Enabling e-Safety

We live in a world of risk; from an early age we are taught to assess risk so that it becomes a life-skill rather than something we have to think about consciously, such as crossing the road, talking to strangers, or learning to drive in different road conditions.  e-Safety is a subject where the risks are all too often blamed on the technology, but whilst technology can sometimes enhance risk, it is not the technology that is the issue. Risk is almost always a consequence of two things:

  • A consequence of not knowing
  • A consequence of knowing, but deliberately taking the risk.

Children, young people and adults will always take risks. Children and young people in particular will often push the boundaries of risk; this is a natural part of growing up and learning.

Invariably e-safety is seen as a showstopper; that there are so many risks, schools can be afraid to innovate with their use of technology and parents are afraid of their child’s use of technology. This simply isn’t the case; e-safety is an enabler! E-Safety is a process of raising awareness and education in order that risk can be identified and mitigated, that children and adults can be empowered with the right information and processes in order to enjoy technology, safely.

 e-Safety at Home and at School

There are two different contexts to consider: home and school.

Home – children will often have unrestricted access to the Internet using a range of different technologies from mobile phones to gaming platforms. This is one of the biggest areas to tackle. Whilst schools will have safeguarding technology (such as filtering) and policies in place to mitigate some issues (such as access to inappropriate/illegal material), this is not always the case at home.

I sometimes explain this as the Narnia effect. If you have ever read The Lion, The Witch and The Wardrobe you will know what I mean. The doors of a bedroom wardrobe are opened and a new world of the weird and the wonderful can be explored – without the parents knowing.

School – schools have an incredibly difficult job. Technology is a fundamental part of life and children need to learn how to use technology appropriately as a life skill. For example, social media now plays a pivotal role both in personal and business life, therefore you could argue that children should be taught about the safe and appropriate use of social networking from an early age. This isn’t how to use social networking, but using social media in a range of educational/curriculum subjects in order to educate and empower positive, safe-use messages. In this example the children will learn risk awareness and good netiquette.
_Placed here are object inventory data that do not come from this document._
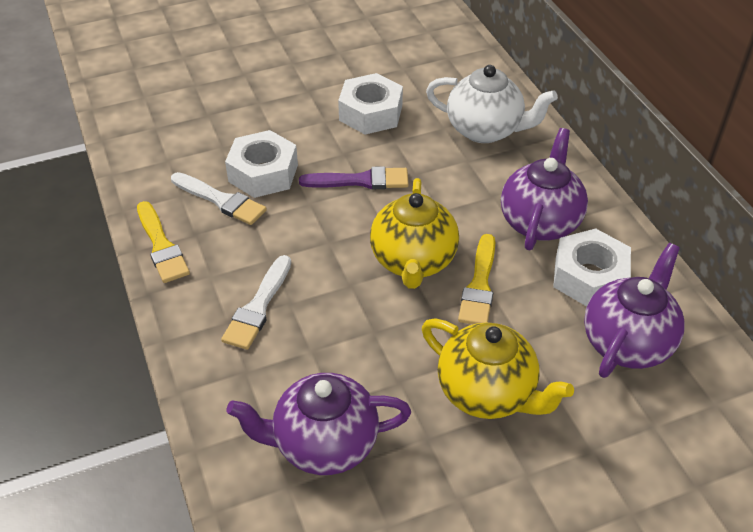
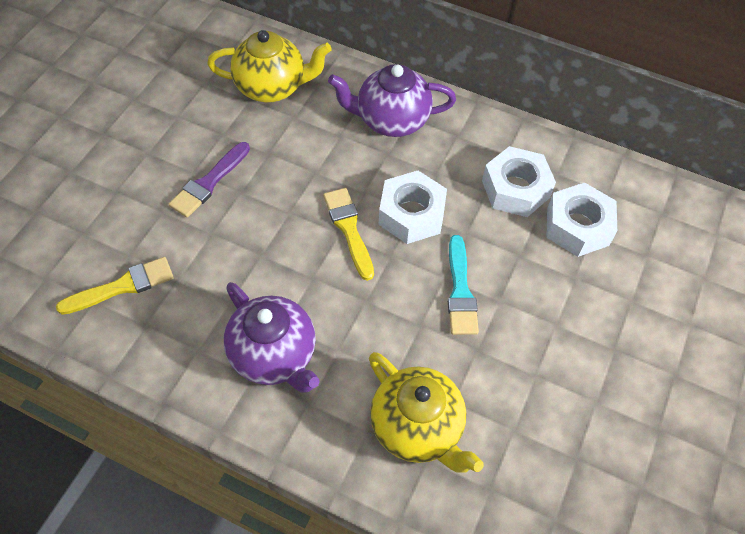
purple teapot: 3 -> 2
turquoise brush: 0 -> 1
white brush: 2 -> 0
white teapot: 1 -> 0

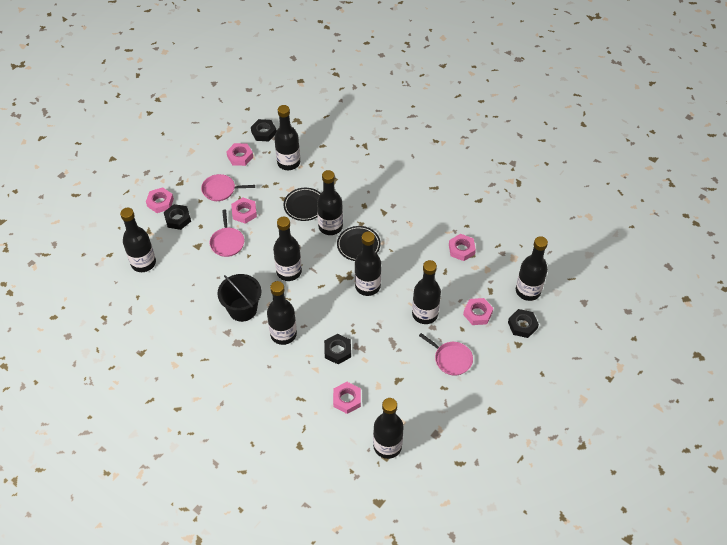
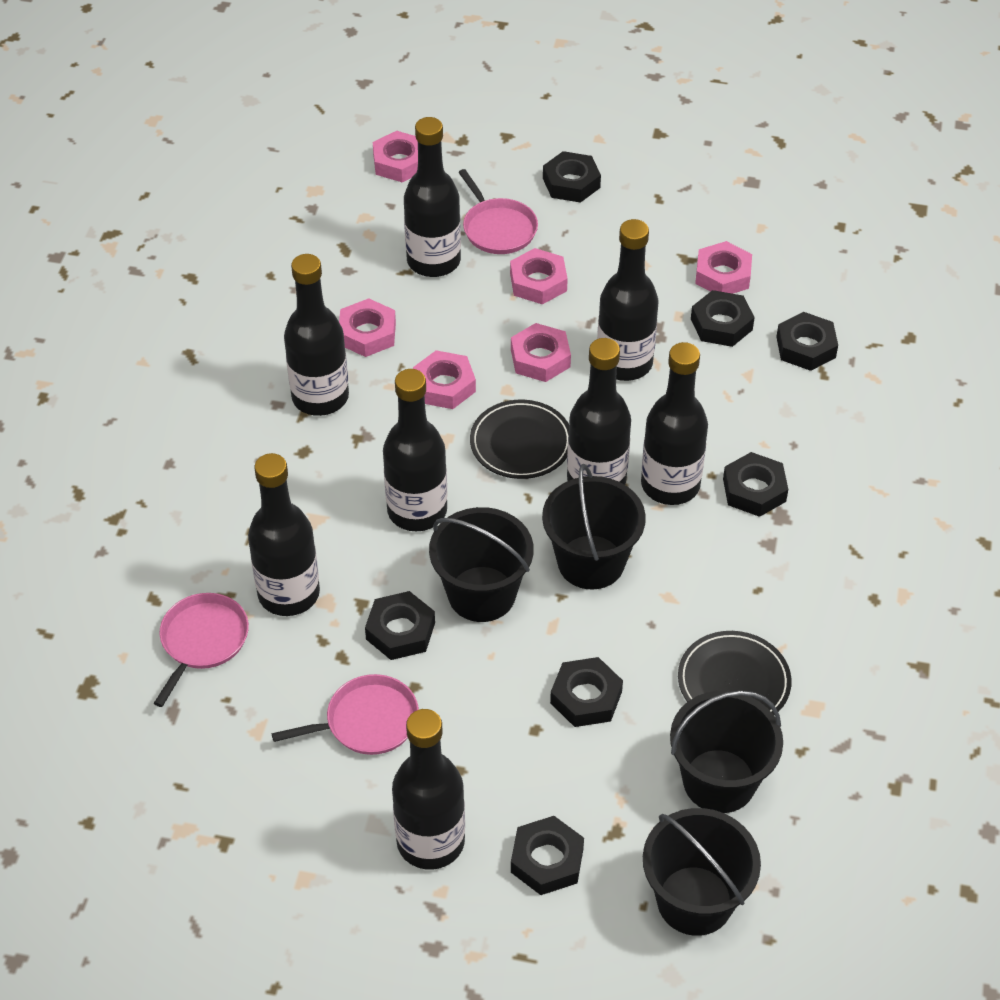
black bottle: 9 -> 8
black bucket: 1 -> 4
black nut: 4 -> 7

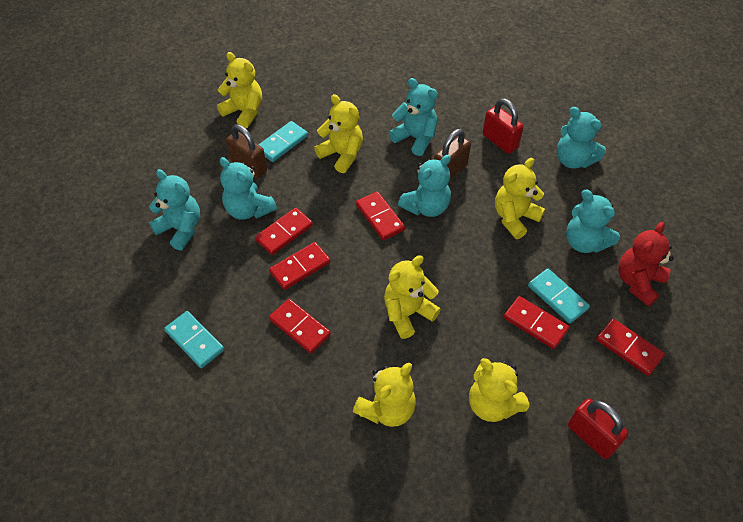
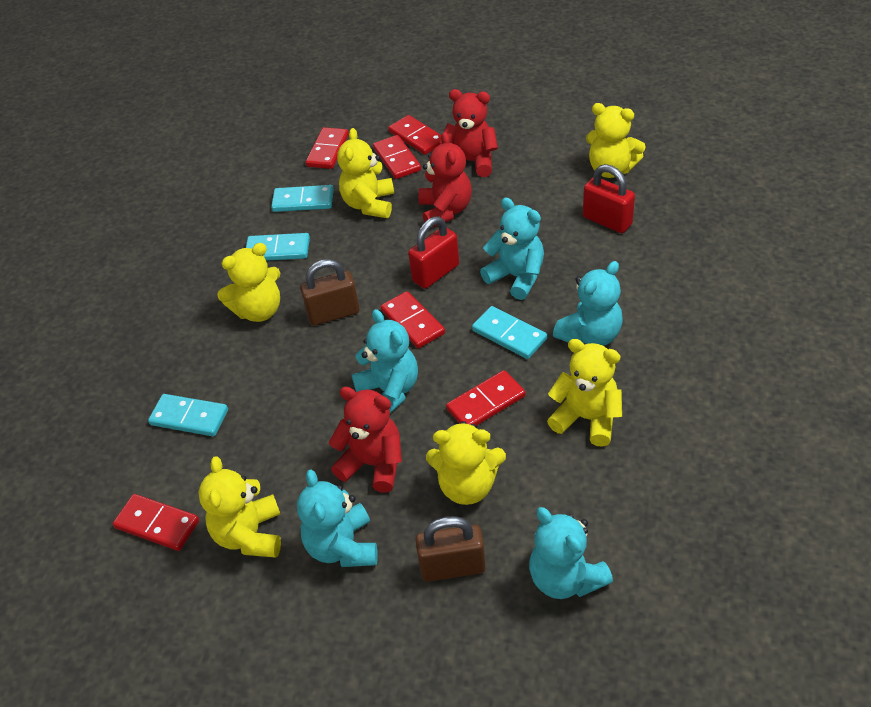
red teddy bear: 1 -> 3
turquoise domino: 3 -> 4
turquoise teddy bear: 6 -> 5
One thing I often hear is that you have to be over the age of 13 to use social media. There are two things to consider here. First, you don’t have to be signing up for Twitter and Facebook accounts, there are other ways to tackle this. Second, children are using social media, and whether that is right or wrong we have a moral duty to ensure that they are safe and risk free. You can’t fulfil that moral duty by pretending it isn’t happening.

Of course, schools have to understand and mitigate against their own liability. This is the consequence of doing something through not knowing, or not doing something which potentially puts a child (or member of staff) at risk.  So how do we begin to tackle these different issues?
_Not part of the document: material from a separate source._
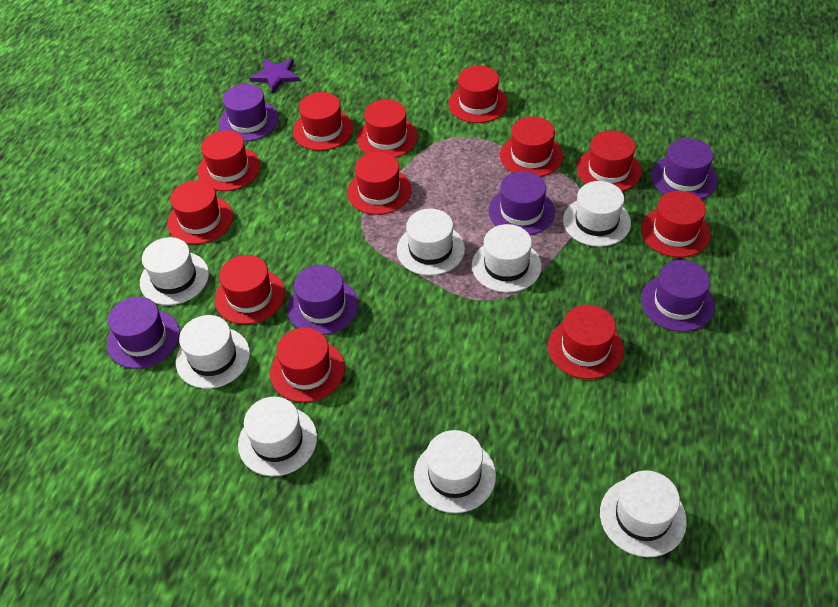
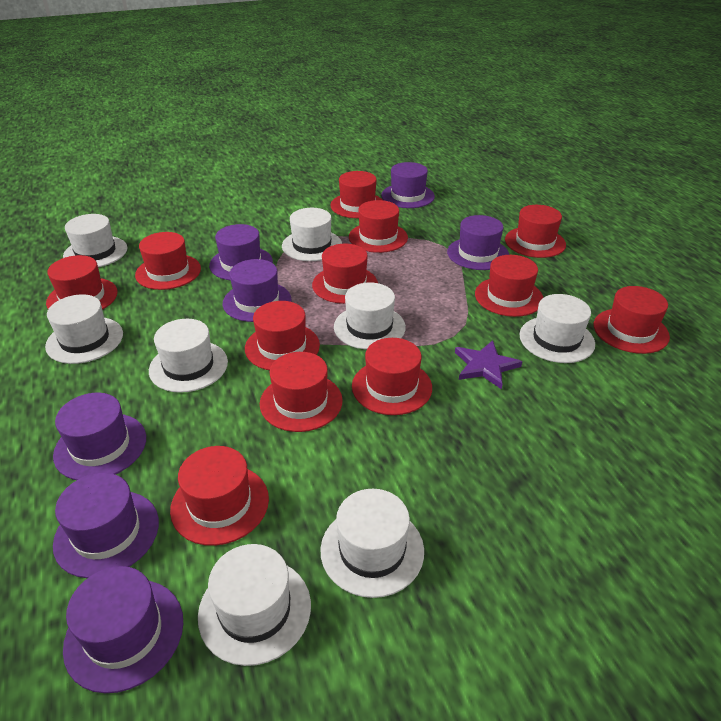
purple hat: 6 -> 7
From the school perspective there are 3 different areas:

  • Policy – clear, robust and effective policy in place. The school e-safety policy deals with the boundaries of appropriate and inappropriate use of technology at school. There are processes in place that all members of staff are aware of in order to deal with different types of incidents. (You can download a model policy with guidance HERE).
  • Technology – this isn’t the technology that is used in school, but the technology that could be used as a tool for safeguarding. For example, managed Internet filtering appropriate to the age of the user, and behaviour management software that detects violations on the school network whether the Internet is being used or not.
  • Safe Use – the most important perspective; clear, positive, safe-use messages to empower all users with the knowledge to stay safe, risk free and to enjoy technology.

From the home perspective, if the positive safe use messages are being tackled at school, then much of the risk dissipates at home as children are being educated. But what about the parents?

One thing I hear almost daily is, “my son/daughter knows more about computers than I do.” Whilst misleading, that statement is quite understandable. It comes back to a consequence of not knowing. Let me put that another way, when I’m driving I’m not interested in the internal workings of a 4-stroke combustion engine, but I am interested in how the steering, acceleration and brakes work.  Therefore it is incumbent on parents to understand what their children are doing on the Internet at home, and to make a parental decision whether mitigation needs to be put in place or not. This mitigation takes the form of things such as: filtering and monitoring; security and privacy settings on devices; enabling safe-search on search engines such as Google and much more.

Advice for Parents on Managing Risk

But there is one fundamental principle, and the advice I always give to parents is this: you cannot fight risk with technology. Technology (such as monitoring/filtering) is one small tool in a large toolbox.

Communicate – you talk to your children about their life outside the home, you know who their friends are, where they live. You know where they normally hang out and, to a point, what they are doing. There is no difference in the online world. Talk to your children about what they do, who they speak to, and what they enjoy doing. Let them know that you are always there if they see or hear something which causes a concern.

Trust – be honest, you took risks when you were younger, you may have pushed the boundaries at times but you learned from them. Your children are no different.

Communication and trust are fundamental to many aspects of parenting; e-safety is no different.